§ **Required action 1**:
Reproduce the Fuzz Alert Pro design article word for word, starting at "Speaking With the" and ending at "a cup holder.".
§ **Required action 2**:
Answer these questions from the Fuzz Alert Pro design article:
(a) In what month did the client first approach the writer about the app?
(b) How long did the client and the writer spend designing, implementing, testing and releasing the app?
(c) What usage situation did they choose to design for as the most common case?
§ **Required action 3**:
Write the next part of the Fuzz Alert Pro design article, picking up after its final sentence.

[[ Text excerpt open ]]

Design Isn’t Just About Graphics
Back in June, a client approached me about writing an iPhone app that would let users report and be notified of speed traps while driving. I hadn’t been familiar with this app space and thought the idea was great! We spent the next two months working together designing, implementing, testing and ultimately releasing the app Fuzz Alert Pro which made it onto the App Store just a few days ago.
As a closeted UX Designer-wannabe (alright, I’m out of the closet now aren’t I?), I found this app fascinating in its challenge. We wanted to make an app with an interface perfect for driving. There’s a handful of other apps out there that do something similar, but it was clear that none of them had their UI right. In this industry, how your app speaks with the users is as much a part of its success as its technical achievements.
Speaking With the User
The first thing we did in our research was get an idea of how users would use this app. Now, the ideal way is to have an iPhone Car Mount. Not only does it accomodate a better viewing angle for the driver, but it makes plugging in to the car charger convenient since the slot on an iPhone is at the bottom of the phone where it would interfere with positioning. However, despite this, clearly most users would not have a mount and so we wanted to design for the most common case of the user driving with the iPhone sitting in a cup holder.

[[ Text excerpt closed ]]
[[ Records open ]]

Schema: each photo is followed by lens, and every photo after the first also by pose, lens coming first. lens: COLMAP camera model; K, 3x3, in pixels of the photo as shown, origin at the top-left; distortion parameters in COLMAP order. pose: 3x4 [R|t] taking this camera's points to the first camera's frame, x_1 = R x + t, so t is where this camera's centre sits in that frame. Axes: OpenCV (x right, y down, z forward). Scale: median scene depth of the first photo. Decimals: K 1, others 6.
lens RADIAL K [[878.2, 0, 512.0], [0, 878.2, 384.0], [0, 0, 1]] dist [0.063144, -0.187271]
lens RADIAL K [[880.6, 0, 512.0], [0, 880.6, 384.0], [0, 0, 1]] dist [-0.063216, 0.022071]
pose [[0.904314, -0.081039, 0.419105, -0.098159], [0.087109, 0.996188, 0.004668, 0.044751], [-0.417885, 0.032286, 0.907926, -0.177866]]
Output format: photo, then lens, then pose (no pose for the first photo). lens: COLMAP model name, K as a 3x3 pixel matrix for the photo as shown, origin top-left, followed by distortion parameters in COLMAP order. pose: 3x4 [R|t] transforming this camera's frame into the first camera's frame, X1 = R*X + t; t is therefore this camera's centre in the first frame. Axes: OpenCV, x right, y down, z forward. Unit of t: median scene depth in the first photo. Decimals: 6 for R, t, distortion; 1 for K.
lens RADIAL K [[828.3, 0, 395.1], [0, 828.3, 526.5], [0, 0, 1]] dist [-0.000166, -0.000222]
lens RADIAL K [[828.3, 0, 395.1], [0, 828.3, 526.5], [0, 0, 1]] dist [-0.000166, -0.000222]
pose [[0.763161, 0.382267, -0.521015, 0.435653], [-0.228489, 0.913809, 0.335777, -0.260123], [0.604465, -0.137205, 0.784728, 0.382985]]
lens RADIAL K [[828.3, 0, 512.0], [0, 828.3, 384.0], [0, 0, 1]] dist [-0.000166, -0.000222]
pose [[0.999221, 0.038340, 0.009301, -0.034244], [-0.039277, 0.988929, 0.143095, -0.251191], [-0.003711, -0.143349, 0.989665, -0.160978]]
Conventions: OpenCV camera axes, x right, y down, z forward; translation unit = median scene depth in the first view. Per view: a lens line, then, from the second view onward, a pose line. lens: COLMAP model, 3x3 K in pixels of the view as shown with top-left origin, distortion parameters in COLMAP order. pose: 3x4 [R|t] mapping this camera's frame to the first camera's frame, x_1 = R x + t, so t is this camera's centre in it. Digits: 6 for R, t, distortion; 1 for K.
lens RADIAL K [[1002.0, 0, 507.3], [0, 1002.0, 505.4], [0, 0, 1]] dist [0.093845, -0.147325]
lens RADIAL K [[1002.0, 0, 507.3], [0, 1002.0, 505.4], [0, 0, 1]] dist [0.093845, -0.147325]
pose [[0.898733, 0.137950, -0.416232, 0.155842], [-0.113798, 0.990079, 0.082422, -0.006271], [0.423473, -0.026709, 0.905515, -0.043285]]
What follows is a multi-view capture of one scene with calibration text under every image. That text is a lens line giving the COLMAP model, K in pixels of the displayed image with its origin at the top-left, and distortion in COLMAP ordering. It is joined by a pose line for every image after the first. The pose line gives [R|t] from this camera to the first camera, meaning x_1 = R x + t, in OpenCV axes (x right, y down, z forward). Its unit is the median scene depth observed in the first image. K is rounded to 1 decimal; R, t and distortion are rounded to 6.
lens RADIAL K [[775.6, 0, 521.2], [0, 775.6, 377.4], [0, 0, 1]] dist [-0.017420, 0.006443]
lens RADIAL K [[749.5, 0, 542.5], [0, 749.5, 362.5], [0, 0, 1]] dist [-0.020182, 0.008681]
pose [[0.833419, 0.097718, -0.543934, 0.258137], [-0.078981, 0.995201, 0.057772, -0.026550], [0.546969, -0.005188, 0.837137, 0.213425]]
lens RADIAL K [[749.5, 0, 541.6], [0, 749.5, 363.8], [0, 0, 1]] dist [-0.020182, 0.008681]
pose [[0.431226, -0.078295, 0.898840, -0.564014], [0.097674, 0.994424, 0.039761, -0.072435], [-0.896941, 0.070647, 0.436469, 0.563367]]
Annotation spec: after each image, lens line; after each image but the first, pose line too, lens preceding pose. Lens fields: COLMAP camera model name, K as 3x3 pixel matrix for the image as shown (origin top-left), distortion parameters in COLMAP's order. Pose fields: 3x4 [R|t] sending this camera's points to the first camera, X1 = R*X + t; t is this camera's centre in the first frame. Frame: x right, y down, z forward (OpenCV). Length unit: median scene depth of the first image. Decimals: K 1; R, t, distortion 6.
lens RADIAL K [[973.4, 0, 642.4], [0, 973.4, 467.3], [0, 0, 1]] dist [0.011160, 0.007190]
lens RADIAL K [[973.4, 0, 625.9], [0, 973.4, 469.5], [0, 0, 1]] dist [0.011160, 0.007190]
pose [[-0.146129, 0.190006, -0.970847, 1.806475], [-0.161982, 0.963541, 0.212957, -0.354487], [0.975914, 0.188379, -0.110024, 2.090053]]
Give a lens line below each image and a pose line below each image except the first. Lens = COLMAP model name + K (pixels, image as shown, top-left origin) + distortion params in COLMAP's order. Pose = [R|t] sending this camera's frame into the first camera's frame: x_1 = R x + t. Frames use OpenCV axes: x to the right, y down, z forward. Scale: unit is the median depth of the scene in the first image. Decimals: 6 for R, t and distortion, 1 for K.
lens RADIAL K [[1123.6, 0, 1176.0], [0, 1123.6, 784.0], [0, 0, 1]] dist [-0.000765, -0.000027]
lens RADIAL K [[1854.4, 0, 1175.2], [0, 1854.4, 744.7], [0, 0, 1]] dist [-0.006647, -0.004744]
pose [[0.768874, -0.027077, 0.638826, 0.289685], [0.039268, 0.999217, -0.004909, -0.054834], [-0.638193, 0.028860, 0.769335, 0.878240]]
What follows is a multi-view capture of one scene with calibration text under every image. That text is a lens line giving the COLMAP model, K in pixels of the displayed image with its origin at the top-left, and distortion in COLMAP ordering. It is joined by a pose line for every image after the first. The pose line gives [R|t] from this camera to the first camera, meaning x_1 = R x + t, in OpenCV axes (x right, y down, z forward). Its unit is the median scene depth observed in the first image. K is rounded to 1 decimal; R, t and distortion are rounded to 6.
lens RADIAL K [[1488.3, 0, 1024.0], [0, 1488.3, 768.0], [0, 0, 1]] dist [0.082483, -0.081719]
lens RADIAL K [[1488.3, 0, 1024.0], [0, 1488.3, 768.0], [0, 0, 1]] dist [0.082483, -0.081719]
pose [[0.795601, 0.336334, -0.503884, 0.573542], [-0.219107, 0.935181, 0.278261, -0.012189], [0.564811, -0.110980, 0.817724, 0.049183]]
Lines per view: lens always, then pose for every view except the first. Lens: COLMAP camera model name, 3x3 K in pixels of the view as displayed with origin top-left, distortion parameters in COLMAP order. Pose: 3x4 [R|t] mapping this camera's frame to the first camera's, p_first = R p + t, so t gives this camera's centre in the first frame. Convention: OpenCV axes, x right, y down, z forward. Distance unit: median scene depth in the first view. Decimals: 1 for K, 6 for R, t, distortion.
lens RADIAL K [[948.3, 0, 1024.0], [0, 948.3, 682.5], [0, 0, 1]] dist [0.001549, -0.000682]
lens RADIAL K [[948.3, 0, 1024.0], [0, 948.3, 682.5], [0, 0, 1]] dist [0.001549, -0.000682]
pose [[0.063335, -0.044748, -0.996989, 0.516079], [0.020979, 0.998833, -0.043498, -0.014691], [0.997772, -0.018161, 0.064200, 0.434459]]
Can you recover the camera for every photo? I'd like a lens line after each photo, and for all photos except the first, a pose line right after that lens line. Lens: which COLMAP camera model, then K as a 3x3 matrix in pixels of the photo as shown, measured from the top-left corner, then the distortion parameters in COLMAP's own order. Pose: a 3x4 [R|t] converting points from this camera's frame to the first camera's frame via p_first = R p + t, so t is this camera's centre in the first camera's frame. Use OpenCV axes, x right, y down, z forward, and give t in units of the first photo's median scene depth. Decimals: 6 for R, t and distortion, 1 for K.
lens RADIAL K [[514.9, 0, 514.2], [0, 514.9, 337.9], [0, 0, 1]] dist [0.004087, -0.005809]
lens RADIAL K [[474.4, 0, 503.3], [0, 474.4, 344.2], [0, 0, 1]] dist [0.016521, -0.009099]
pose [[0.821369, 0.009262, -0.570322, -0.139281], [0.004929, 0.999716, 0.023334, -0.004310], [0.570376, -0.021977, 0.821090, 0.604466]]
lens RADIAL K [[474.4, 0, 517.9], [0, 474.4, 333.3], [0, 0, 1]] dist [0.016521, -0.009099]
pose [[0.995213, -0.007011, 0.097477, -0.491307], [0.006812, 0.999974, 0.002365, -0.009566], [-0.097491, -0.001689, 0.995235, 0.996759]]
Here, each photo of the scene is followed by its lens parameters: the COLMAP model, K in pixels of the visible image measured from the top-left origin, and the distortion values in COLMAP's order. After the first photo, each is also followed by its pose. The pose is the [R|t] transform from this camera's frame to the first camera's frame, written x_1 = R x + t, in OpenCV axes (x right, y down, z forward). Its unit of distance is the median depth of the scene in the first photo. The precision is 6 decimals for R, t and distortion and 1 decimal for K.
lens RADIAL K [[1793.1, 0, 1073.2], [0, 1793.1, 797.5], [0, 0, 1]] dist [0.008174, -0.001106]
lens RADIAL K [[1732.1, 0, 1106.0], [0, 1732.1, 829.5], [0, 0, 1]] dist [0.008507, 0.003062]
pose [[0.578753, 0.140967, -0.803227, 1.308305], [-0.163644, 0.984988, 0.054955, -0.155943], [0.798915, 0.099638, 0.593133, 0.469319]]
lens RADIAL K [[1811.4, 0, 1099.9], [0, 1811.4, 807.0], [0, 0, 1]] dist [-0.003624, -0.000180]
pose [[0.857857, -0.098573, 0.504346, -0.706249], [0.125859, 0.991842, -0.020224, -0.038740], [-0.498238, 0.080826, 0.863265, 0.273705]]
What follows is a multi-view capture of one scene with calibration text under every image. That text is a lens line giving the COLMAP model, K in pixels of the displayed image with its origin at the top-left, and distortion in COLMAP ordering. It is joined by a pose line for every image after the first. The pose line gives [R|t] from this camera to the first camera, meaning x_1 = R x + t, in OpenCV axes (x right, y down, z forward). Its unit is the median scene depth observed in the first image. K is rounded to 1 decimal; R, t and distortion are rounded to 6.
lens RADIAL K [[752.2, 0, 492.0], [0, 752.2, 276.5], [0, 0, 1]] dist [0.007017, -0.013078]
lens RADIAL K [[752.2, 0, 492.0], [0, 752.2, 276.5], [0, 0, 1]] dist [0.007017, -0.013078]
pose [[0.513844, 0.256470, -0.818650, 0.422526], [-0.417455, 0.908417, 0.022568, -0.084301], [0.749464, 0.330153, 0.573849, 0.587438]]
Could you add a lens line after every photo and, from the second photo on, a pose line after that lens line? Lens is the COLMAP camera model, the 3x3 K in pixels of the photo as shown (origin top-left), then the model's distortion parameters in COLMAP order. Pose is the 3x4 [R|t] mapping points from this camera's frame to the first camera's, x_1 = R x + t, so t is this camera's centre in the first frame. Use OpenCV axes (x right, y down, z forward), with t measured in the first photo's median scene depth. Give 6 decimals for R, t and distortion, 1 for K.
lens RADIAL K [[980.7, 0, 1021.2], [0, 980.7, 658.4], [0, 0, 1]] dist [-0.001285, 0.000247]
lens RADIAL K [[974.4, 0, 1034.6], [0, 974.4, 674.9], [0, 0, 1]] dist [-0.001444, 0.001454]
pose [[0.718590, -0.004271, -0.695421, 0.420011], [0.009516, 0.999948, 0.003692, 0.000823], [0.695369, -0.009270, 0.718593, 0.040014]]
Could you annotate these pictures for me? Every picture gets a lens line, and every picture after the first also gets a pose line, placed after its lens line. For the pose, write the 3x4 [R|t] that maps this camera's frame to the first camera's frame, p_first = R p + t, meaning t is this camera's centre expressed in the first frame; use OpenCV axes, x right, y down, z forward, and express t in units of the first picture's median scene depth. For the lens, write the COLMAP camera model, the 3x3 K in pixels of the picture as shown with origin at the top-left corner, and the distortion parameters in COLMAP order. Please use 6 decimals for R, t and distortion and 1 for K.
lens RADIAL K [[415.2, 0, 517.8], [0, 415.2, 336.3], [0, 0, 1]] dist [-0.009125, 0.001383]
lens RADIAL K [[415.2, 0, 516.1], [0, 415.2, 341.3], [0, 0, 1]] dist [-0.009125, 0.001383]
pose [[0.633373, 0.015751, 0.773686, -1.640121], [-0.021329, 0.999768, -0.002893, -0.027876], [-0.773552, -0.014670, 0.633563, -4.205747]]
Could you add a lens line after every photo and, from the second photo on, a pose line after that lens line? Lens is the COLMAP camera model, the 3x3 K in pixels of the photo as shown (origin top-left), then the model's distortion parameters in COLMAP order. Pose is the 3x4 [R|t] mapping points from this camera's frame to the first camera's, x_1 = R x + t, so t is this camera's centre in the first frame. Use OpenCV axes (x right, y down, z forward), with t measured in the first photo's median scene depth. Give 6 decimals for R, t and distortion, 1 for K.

[[ Records closed ]]

§ **Exercise response 1**:
Speaking With the User
The first thing we did in our research was get an idea of how users would use this app. Now, the ideal way is to have an iPhone Car Mount. Not only does it accomodate a better viewing angle for the driver, but it makes plugging in to the car charger convenient since the slot on an iPhone is at the bottom of the phone where it would interfere with positioning. However, despite this, clearly most users would not have a mount and so we wanted to design for the most common case of the user driving with the iPhone sitting in a cup holder.

§ **Exercise response 2**:
(a) June
(b) Two months
(c) The user driving with the iPhone sitting in a cup holder

§ **Exercise response 3**:
In addition, drivers would overwhelmingly not be looking at the app while driving. Many drivers might give a glance every so often, especially when stopped at an intersection, but audio would be important. From this, we came up with the idea of “Radar Mode.” Radar Mode can best be described as a replication of a classic radar detector, though obviously based on different technology. In fact, Fuzz Alert Pro plays similar audio “beeps” that you would hear from one, with beeps repeating faster and faster as you get closer to a known speed trap. This pure-audio interface means the user never has to look at the screen while driving. Ever.
Modal Interruption
In all of UI design, my biggest pet peeve is unnecessary dialog boxes, modals, and interruptions. The classic case has always been text search. There’s no doubt that, at some point, you’ve run a text editor or word processor and you ran a text search and this popped up:
Why are you interrupting my workflow? I can see that no words were found. Half the time, I’m kind of expecting it, anyway. Now, think about how this problem might effect a navigation app…
Clearly, with a user busy driving, both hands on the wheel (we hope), having the app pop up an alert would be silly. The users view of the map would be obscured and they’d be forced to hit the OK button. If this were a major error, it could be excused. However, what if it was just normal workflow?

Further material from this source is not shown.